The Cost of a Wrong Number
In insurance, one wrong-looking figure discredits the whole tool. Distrusting an answer costs more time than the old manual report ever did.
They Think in Questions, Not Charts
Nobody asked for a grouped bar chart. They asked "how am I doing versus last year" and expected the tool to choose the right view.
Saving Is the Real Job
The first answer is nice. The recurring value is pinning the answers that matter into a dashboard they open every Monday.
Technical Constraints & AI Orchestration Know-How
A great AI designer does not just sketch perfect states. They design for the edge cases of the engine. I mapped the pipeline with engineering first: a question goes to a NestJS backend that wraps it in a schema manifest of nine approved tables, Azure OpenAI returns a single SQL SELECT, and a validator rejects anything that is not a clean read scoped to the user's own agency. Then the interface mechanics were drawn to match.
Slow, and sometimes wrong
Generation could take several seconds while the model wrote SQL, the validator checked it, and the query ran. Worse, the question could be ambiguous, the data unavailable, or not a data question at all.

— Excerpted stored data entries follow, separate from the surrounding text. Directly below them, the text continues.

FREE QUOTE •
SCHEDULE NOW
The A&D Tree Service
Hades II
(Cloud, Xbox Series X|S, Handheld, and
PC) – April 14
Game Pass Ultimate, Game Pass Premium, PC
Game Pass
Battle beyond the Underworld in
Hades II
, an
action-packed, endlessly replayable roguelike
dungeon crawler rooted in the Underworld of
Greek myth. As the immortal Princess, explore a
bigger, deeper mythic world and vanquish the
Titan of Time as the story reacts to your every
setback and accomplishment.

A response state for every outcome
Instead of a spinner and a generic error, I designed a five-state response system. The wait shows what is being built, and each failure mode becomes a focused, recoverable next step in the product's own voice.

Success
Needs clarification
Partial match
Unsupported data
Not a data request
Iterative Usability Testing & Validation
I ran two phases of moderated testing with 10 external users on interactive prototypes, to validate whether the response framework actually mitigated distrust.
Silent guess vs. one question
Early on the system made a best guess on ambiguous prompts. Watching people quietly distrust a grouping they never asked for, I made the one-question clarification the default. Perceived competence jumped, even though the engine was unchanged.
Confidence and verification
Users wanted proof the number was real. I added plain captions that name the data and tie each widget visibly to the same source of truth as the rest of Member Central, so the answer reads as Member Central data, not "AI data."
The Outcome: Adoption & Trust
The feature became sticky because it treats the user as the person in control, not a passive observer waiting on a black box. People ask in their own words, get an answer that matches the rest of their data, and keep the ones that matter.
For the first time I'm not second-guessing the tool. It asks what I mean when it's not sure, and the numbers match what I already see in Member Central, so I just trust it.